> **Provided data**
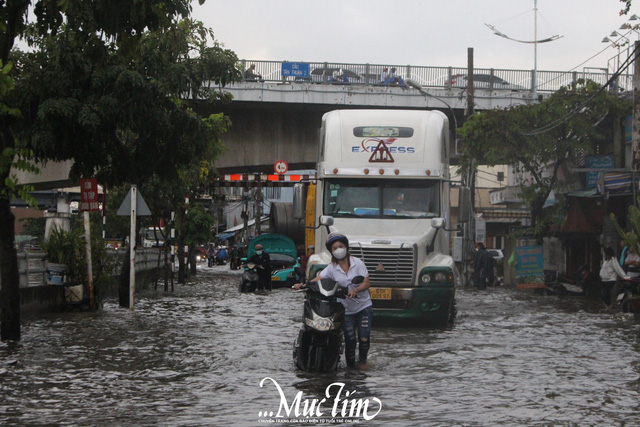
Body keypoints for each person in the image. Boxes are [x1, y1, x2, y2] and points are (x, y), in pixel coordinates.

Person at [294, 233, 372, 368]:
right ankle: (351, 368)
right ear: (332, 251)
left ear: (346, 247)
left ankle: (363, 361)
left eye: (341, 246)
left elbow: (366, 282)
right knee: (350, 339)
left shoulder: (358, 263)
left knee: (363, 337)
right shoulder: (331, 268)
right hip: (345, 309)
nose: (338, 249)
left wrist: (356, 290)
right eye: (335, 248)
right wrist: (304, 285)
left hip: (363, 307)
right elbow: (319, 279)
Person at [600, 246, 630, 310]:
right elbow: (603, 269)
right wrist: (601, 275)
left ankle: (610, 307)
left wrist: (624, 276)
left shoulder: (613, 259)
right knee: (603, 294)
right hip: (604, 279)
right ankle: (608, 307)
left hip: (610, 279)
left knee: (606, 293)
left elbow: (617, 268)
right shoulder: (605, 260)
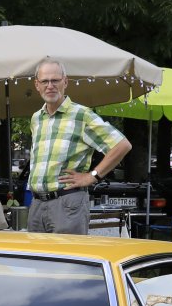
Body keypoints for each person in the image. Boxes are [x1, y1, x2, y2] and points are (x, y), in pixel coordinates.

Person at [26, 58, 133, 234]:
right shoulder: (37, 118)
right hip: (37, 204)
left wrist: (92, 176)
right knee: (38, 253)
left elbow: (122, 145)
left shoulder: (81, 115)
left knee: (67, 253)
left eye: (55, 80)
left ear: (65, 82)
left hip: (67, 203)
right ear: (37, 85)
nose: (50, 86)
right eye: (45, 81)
==
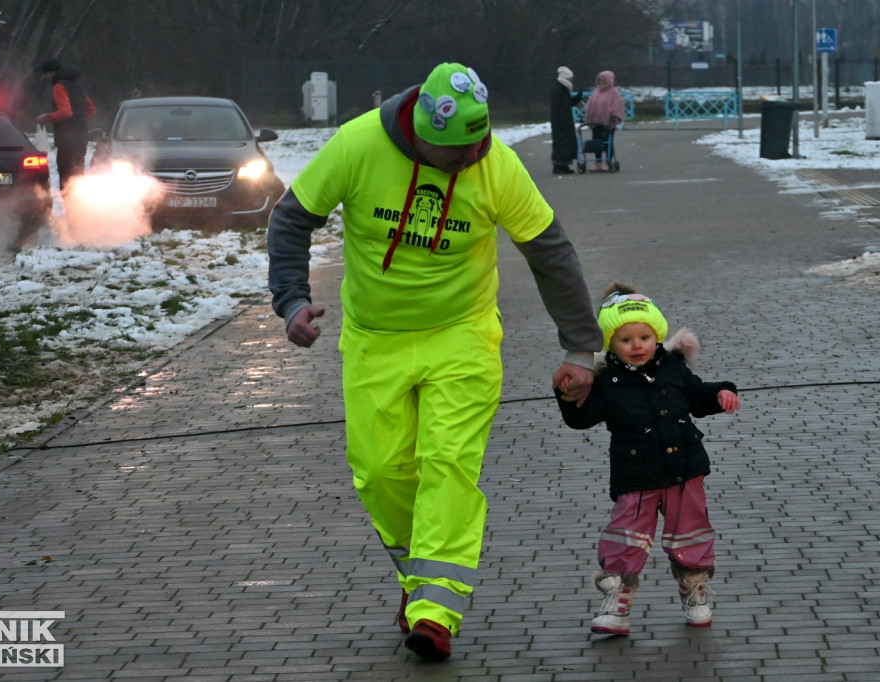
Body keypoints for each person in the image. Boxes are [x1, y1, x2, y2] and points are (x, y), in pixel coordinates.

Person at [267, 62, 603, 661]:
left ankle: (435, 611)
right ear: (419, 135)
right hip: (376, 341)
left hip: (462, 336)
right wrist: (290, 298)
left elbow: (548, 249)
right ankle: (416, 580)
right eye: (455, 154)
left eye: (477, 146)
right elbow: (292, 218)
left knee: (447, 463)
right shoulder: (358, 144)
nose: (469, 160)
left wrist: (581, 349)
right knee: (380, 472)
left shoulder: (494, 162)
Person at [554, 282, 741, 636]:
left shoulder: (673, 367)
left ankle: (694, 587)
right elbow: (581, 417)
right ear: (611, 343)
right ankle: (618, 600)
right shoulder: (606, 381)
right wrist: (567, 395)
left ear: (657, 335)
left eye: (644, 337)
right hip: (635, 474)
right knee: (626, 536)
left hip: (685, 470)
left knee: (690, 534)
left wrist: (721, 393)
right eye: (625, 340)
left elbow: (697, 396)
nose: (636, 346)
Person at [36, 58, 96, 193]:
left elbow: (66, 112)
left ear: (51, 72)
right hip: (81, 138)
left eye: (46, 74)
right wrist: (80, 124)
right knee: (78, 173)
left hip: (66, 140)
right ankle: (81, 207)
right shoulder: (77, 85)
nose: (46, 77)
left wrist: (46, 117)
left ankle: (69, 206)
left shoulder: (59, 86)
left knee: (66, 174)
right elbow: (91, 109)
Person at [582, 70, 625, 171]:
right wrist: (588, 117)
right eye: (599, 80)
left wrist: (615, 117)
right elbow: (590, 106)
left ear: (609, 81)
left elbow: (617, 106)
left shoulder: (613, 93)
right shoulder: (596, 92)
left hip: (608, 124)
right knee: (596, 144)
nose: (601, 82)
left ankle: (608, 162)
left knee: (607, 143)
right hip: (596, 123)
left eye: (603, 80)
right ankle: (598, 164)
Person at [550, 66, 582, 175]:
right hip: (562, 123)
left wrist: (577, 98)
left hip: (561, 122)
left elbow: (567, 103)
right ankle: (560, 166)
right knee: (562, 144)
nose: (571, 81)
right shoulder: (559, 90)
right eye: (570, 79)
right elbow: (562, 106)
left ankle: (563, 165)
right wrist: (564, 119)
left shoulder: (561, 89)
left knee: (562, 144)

> **Problem details**
Extract from the listing above the lines between the line containing "right elbow: (292, 218)" and the line containing "left knee: (607, 143)", keeping both of those lines. Output nothing else.

> **Exercise output**
right elbow: (292, 218)
left knee: (447, 463)
right shoulder: (358, 144)
nose: (469, 160)
left wrist: (581, 349)
right knee: (380, 472)
left shoulder: (494, 162)
Person at [554, 282, 741, 636]:
left shoulder: (673, 367)
left ankle: (694, 587)
right elbow: (581, 417)
right ear: (611, 343)
right ankle: (618, 600)
right shoulder: (606, 381)
right wrist: (567, 395)
left ear: (657, 335)
left eye: (644, 337)
right hip: (635, 474)
right knee: (626, 536)
left hip: (685, 470)
left knee: (690, 534)
left wrist: (721, 393)
right eye: (625, 340)
left elbow: (697, 396)
nose: (636, 346)
Person at [36, 58, 96, 193]:
left elbow: (66, 112)
left ear: (51, 72)
right hip: (81, 138)
left eye: (46, 74)
right wrist: (80, 124)
right knee: (78, 173)
left hip: (66, 140)
right ankle: (81, 207)
right shoulder: (77, 85)
nose: (46, 77)
left wrist: (46, 117)
left ankle: (69, 206)
left shoulder: (59, 86)
left knee: (66, 174)
right elbow: (91, 109)
Person at [582, 70, 625, 171]:
right wrist: (588, 117)
right eye: (599, 80)
left wrist: (615, 117)
right elbow: (590, 106)
left ear: (609, 81)
left elbow: (617, 106)
left shoulder: (613, 93)
right shoulder: (596, 92)
left hip: (608, 124)
right knee: (596, 144)
nose: (601, 82)
left ankle: (608, 162)
left knee: (607, 143)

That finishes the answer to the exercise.